DOCUMENT TEXT
--- BEGIN ---

It used to be that Navy SEALs didn't just operate in the shadows. They trained in them too. Their whole story stayed shrouded in mystery. Their secret missions stayed secret to the rest of us.


But when they got Osama Bin Laden, snatched back an American cargo ship taken by pirates and rescued two air workers held hostage in Somalia, then suddenly, it seemed that SEALs were headline-makers.


Add to that some SEALs wrote books about SEAL adventures and even acted in a movie about the SEAL experience using live ammunition when they made "Act of Valor." They can't quite be called "the military unit that no one ever talked about" any longer.


Watch the full story on "Nightline" TONIGHT at 12:35 a.m. ET


Rorke Denver played Lt. Commander Rorke in "Act of Valor," a film that used dozens of SEALs and went on to gross $80 million at the box office. Now, with the help of a writer, Denver is doing some pretty decent storytelling in a new book, "Damn Few: Making the Modern SEAL Warrior."


He agrees that with SEALs like him telling their stories that these guys are out in the open like never before.


"We are, at this moment in our history, when the heat is on, the missions are getting press and coverage," Denver said.










Acts of Valor: Four Boyfriends Took Bullets to Save Girlfriends Watch Video









'Zero Dark Thirty' Screenwriter Responds to Film's Controversy Watch Video





When asked if it was a good thing, he said, "time will tell."


"We are in the public eye and I think that mythology is something that people are hugely, hugely interested in and they have an appetite for it," Denver said. "So for us with the movie and then also with 'Damn Few' I had an opportunity, I feel, to authentically represent and hopefully do it from an honorable point of view and accurately do so."

--- END ---

TASK LIST
1: In the article about Navy SEALs, how much did "Act of Valor" gross at the box office?
2: Write the next few sentences of the article about Navy SEALs, picking up after its last sentence.

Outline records

--- BEGIN ---

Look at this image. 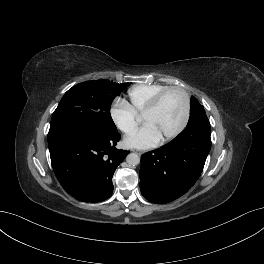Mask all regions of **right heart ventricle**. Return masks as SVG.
<instances>
[{
    "instance_id": "right-heart-ventricle-1",
    "label": "right heart ventricle",
    "mask_w": 264,
    "mask_h": 264,
    "mask_svg": "<svg viewBox=\"0 0 264 264\" xmlns=\"http://www.w3.org/2000/svg\"><path fill=\"white\" fill-rule=\"evenodd\" d=\"M164 84H142L130 88L127 92L128 104L137 113L142 114L152 99L163 89Z\"/></svg>"
}]
</instances>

--- END ---

TASK-BY-TASK OUTPUTS
1: $80 million

2:
It's mostly his own story Denver tells in "Damn Few," how he joined the SEALs after college -- they didn't want him at first.


"I put in my first application and they said no, and I am glad it went that way. I think the community really values resiliency and toughness and focus and a 'never quit' attitude. For me, when they said no I thought, that ain't going to cut it."


Denver didn't quit. He reapplied and went on to survive the SEALs brutal Hell Week and training, joined the team and deployed all over the world, including the deadly Al Anbar province in Iraq when the war there was at its hottest. His family waited for him to return stateside.


"The families, I feel, are the ones who pay the price of our choices," Denver said. "But I didn't appreciate how much I was asking my family to bear and experience it with me. They really are every bit a part of our experience and frankly they are the ones who are back home and praying and believing that you are going to come home."


But even his family didn't quite know what Denver did at work every day.


"I never ask questions about what he does," said his wife, Tracy.



But "Act of Valor" was revealing in that way, and Denver's wife watched the film.


"For me it was incredibly eye-opening to actually see a submarine mission or running around in the jungle, jumping out of a plane, shooting his weapons," she said. "For me, it was like, oh, so this is what you are doing when you are away. I appreciated it actually."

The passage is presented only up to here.